A single yellow line is a road marking that is present on the side of the carriageway in the United Kingdom. It indicates that parking or waiting at that roadside is prohibited at certain times of day. The exact times vary by area and are indicated by signs at the roadside, or by Controlled Parking Zone entry signs. Stopping to load and to pick up or set down passengers is generally allowed unless additional restrictions apply.

Double yellow lines along the edge of the carriageway indicate that waiting restrictions apply to the road (which includes the carriageway, footway and verge). A driver may stop for passengers to board or alight and to load or unload (unless there are also 'loading restrictions' - see below). The regulation applies to all vehicles. The restriction applies from the centre of the carriageway to the back of the footway.

Loading and unloading is allowed on double yellow lines at any time, unless there are additional markings indicating that there are 'loading restrictions'. A single short yellow stripe at regular intervals across the kerb or edge of the carriageway indicates that loading and unloading is not permitted at the times shown on accompanying black and white sign plates. Two short yellow stripes at regular intervals across the kerb or edge of the carriageway indicate that loading and unloading is not permitted at any time (and the sign plates may be omitted). Loading/unloading time may be restricted, depending upon the local authority making the restriction. One must not cause an obstruction to traffic or pedestrians.
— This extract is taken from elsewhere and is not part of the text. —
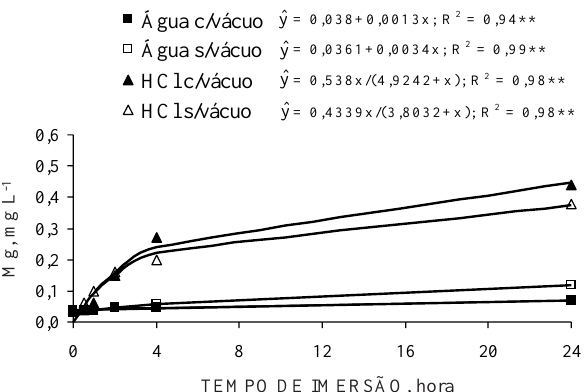
Figura 3. Teor de magnésio da água de imersão das cápsulas, considerando o tempo de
== Stopping restrictions ==

In the United Kingdom, a clearway is a road or section of road on which it is illegal to stop on the main carriageway for any reason except in an emergency.

Certain sections of urban road may be designated Urban Clearway, which is a little-used designation, but one which prevents vehicles being stopped during the peak hours, typically 7am - 9:30 am and 3 pm - 6pm. Vehicles are permitted to stop only as long as necessary to pick up or set down passengers. This allows the commuter traffic to flow more freely, but still allows for overnight and daytime parking when the road is not so busy.

In London, Leeds and the county of West Midlands in the United Kingdom, red routes are major roads on which vehicles are not allowed to stop, first introduced in north and east London in 1991. The prohibition extends to stopping for loading or unloading, and to boarding or alighting from a vehicle (except for licensed taxis and the holders of blue badges). Red routes are mainly used on major bus and commuting routes.

Red routes are marked by red lines on the sides of the road. Double red lines mean that the rules and regulations apply at all times and on all days. Single red lines means that the prohibition applies during times displayed on nearby signs or at the entry to the zone. Red route clearways are signed but there are no lines on the road. Stopping is only permitted in lay-bys (red lines are only marked at junctions).